▶ **Problem to work on**: Copy out the lines between the one holding "Bibliothèque-Médiathèque" and the one holding "t de navigation", inclusive, word for word.

▶ **Source material**:

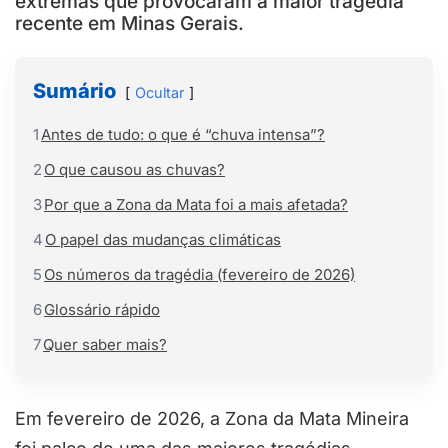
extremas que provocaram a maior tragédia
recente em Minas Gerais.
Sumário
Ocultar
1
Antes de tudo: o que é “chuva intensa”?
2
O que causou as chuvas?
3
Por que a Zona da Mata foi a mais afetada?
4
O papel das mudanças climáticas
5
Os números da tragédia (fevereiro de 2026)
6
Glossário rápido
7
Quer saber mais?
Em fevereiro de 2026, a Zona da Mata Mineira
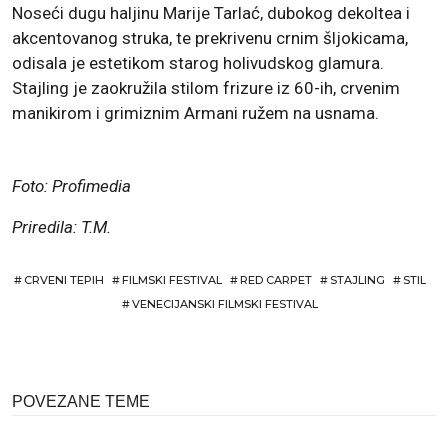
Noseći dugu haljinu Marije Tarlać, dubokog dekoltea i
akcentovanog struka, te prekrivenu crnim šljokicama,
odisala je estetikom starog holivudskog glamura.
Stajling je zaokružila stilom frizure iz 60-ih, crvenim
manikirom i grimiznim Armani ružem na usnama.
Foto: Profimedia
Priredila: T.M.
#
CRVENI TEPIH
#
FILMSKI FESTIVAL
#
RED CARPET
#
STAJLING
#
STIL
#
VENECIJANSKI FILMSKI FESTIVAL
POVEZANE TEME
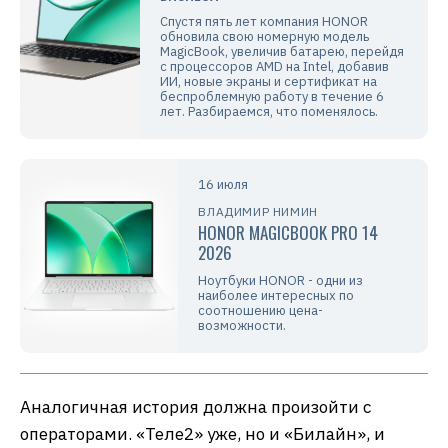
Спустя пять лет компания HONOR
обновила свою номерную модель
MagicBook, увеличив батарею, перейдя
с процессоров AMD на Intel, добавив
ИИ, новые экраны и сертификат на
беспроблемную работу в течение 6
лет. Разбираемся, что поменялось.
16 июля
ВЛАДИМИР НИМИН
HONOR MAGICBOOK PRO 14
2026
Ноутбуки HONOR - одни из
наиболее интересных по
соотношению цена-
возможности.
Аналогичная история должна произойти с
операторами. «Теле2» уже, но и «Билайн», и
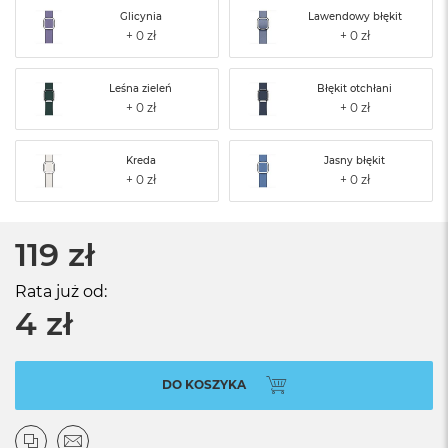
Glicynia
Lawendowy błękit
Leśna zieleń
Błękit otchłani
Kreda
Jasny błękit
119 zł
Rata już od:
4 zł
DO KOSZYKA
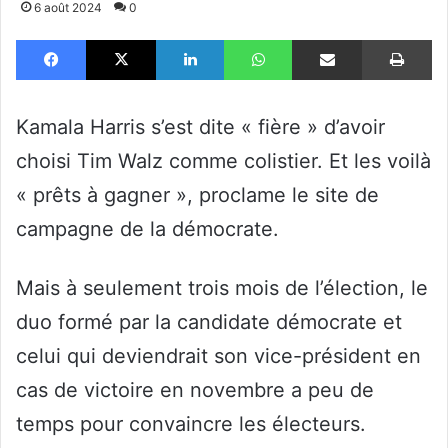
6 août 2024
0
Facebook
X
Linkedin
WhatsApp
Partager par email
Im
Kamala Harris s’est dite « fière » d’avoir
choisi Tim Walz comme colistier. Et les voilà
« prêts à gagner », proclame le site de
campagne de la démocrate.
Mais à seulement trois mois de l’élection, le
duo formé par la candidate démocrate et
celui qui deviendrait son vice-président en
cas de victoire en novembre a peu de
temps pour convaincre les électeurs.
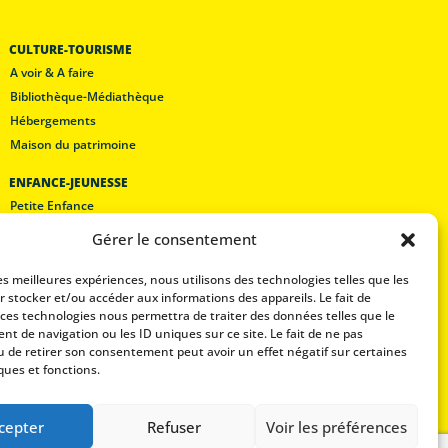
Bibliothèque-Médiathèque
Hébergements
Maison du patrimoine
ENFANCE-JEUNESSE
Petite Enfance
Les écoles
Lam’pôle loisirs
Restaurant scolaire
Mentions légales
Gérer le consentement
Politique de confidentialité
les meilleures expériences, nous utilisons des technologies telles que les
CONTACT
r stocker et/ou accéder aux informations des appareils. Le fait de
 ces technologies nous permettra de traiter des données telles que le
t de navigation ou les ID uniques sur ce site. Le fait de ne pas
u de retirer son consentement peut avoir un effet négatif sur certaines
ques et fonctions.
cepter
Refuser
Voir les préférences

▶ **Answer to this exercise**:
Bibliothèque-Médiathèque
Hébergements
Maison du patrimoine
ENFANCE-JEUNESSE
Petite Enfance
Les écoles
Lam’pôle loisirs
Restaurant scolaire
Mentions légales
Gérer le consentement
Politique de confidentialité
les meilleures expériences, nous utilisons des technologies telles que les
CONTACT
r stocker et/ou accéder aux informations des appareils. Le fait de
 ces technologies nous permettra de traiter des données telles que le
t de navigation ou les ID uniques sur ce site. Le fait de ne pas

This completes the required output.